◆ **Task 1**
Translate the sentence "Do you have an example of code that could cause issues?" from the HDT-Node concurrency thread into Spanish.

LinkedDataFragments / HDT-Node

Native bindings for Node.js to access HDT compressed triple files.

Home Page:http://ruben.verborgh.org/blog/2014/09/30/bringing-fast-triples-to-nodejs-with-hdt/

Geek Repo:Geek Repo

Github PK Tool:Github PK Tool

Concurrency protection

mielvds opened this issue · comments

Doing more than one operation at the same time (because of async) can quickly blow up the memory.
For instance, when doing a series of lookups in a for loop with searchTriples, this can more or less only be throttled using await.

Could we have a more graceful handling/exit, probably by:

  • queuing operations so only a limited number (one?) of CPP operations can be active simuntaneously is active;
  • reject promises when the queue is too large;
  • something else?

this can more or less only be throttled using await.

But that is exactly what the calling code should do, and it solves the issue, no?

Do you have an example of code that could cause issues?

This is issue is mostly for documentation so I don't forget. There is no imporant use case, no urgent solution necessary.

Possible problematic code could be this (not the best example):

var doc;
hdt.fromFile('./test/test.hdt')
  .then(function(hdtDocument) {
    doc = hdtDocument;

    for (predicate in predicates) {
    doc.searchTriples(null, predicate, null, { offset: 0, limit: 10 }).then(...);
    }
  });

From the calling code, it's not always easy to predict when you are going to run into trouble (you don't know how many results there are and even if you do, you don't know what will be a problem). The library could improve the dev experience by adding some throttling or at least rejecting too many calls.

◆ **Source information**

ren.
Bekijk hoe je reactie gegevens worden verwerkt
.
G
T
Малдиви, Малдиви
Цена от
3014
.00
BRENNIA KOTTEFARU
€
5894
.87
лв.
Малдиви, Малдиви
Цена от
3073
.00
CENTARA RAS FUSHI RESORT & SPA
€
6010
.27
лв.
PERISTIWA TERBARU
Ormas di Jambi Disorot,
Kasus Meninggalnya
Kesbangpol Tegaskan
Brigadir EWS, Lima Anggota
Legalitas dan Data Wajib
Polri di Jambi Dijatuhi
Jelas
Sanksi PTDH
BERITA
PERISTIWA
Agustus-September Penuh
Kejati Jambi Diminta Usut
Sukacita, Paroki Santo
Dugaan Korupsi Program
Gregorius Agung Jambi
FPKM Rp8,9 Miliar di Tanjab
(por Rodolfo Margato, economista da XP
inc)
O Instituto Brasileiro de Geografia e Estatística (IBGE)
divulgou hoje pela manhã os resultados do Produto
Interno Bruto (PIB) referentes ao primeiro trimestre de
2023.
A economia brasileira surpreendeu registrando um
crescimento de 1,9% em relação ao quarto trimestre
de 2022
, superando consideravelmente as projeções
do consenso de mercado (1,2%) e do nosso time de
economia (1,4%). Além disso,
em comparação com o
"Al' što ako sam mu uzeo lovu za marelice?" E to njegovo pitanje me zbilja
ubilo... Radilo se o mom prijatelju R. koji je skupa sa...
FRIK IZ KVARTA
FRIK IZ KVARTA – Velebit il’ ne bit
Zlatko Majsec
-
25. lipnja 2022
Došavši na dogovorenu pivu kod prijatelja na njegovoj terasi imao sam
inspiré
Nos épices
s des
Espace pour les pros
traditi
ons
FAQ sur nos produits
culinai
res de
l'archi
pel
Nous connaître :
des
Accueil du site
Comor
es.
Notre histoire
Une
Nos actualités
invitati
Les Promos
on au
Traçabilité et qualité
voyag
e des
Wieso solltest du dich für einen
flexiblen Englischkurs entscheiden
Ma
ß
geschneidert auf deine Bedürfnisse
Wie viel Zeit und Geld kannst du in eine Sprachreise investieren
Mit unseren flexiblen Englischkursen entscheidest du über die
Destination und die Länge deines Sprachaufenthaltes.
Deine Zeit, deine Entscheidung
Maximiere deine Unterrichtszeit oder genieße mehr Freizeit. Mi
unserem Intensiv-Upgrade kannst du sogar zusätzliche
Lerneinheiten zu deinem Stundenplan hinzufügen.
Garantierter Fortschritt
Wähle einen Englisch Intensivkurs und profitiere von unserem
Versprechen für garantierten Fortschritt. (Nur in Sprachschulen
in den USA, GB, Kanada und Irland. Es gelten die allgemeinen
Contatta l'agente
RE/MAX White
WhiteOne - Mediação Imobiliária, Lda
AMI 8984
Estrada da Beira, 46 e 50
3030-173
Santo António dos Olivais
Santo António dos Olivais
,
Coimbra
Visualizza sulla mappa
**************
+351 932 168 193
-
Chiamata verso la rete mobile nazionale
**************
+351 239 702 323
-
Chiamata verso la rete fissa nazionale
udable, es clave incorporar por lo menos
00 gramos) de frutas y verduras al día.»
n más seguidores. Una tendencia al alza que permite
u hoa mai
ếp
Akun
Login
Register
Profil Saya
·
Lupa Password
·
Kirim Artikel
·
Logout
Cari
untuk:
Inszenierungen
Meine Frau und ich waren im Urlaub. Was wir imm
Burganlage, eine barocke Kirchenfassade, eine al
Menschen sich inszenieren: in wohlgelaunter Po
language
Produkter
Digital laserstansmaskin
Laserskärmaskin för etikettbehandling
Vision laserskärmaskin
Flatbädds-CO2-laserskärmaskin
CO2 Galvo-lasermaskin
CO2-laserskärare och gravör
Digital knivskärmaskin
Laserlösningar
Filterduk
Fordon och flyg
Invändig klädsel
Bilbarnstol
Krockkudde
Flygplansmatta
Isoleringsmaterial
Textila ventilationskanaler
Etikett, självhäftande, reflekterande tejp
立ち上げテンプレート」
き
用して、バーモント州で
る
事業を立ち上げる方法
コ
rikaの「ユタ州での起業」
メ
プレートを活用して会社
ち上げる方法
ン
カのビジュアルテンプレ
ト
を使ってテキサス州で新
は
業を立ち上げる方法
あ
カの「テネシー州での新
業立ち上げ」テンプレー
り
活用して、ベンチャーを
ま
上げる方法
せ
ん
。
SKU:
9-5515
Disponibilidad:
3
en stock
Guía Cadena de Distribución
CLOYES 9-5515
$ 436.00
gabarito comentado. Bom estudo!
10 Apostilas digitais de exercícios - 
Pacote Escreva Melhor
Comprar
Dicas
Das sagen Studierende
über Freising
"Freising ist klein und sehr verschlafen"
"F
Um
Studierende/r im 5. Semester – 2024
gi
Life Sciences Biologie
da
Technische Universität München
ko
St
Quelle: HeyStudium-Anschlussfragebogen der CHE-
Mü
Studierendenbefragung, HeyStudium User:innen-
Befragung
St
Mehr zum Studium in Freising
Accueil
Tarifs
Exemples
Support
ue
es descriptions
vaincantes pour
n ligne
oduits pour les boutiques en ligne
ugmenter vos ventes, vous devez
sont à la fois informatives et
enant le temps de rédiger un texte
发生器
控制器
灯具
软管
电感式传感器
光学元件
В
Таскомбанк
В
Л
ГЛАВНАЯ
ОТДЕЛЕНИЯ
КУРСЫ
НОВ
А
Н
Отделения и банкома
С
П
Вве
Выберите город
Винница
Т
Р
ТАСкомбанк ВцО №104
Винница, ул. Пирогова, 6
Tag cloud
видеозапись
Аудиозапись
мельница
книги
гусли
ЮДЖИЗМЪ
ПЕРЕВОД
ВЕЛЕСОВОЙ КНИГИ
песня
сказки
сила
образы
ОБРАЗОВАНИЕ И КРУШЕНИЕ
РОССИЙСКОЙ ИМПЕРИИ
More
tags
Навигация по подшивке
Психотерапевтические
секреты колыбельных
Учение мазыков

◆ **Task 2**
Edit the listing from its first line through the line containing "FPKM Rp8,9 Miliar di Tanjab", inclusive, by replacing "Малдиви" with "Maldives" everywhere it occurs. Return only those lines, with nothing else changed.

◆ **Final answer 1**
¿Tienes algún ejemplo de código que pueda causar problemas?

◆ **Final answer 2**
ren.
Bekijk hoe je reactie gegevens worden verwerkt
.
G
T
Maldives, Maldives
Цена от
3014
.00
BRENNIA KOTTEFARU
€
5894
.87
лв.
Maldives, Maldives
Цена от
3073
.00
CENTARA RAS FUSHI RESORT & SPA
€
6010
.27
лв.
PERISTIWA TERBARU
Ormas di Jambi Disorot,
Kasus Meninggalnya
Kesbangpol Tegaskan
Brigadir EWS, Lima Anggota
Legalitas dan Data Wajib
Polri di Jambi Dijatuhi
Jelas
Sanksi PTDH
BERITA
PERISTIWA
Agustus-September Penuh
Kejati Jambi Diminta Usut
Sukacita, Paroki Santo
Dugaan Korupsi Program
Gregorius Agung Jambi
FPKM Rp8,9 Miliar di Tanjab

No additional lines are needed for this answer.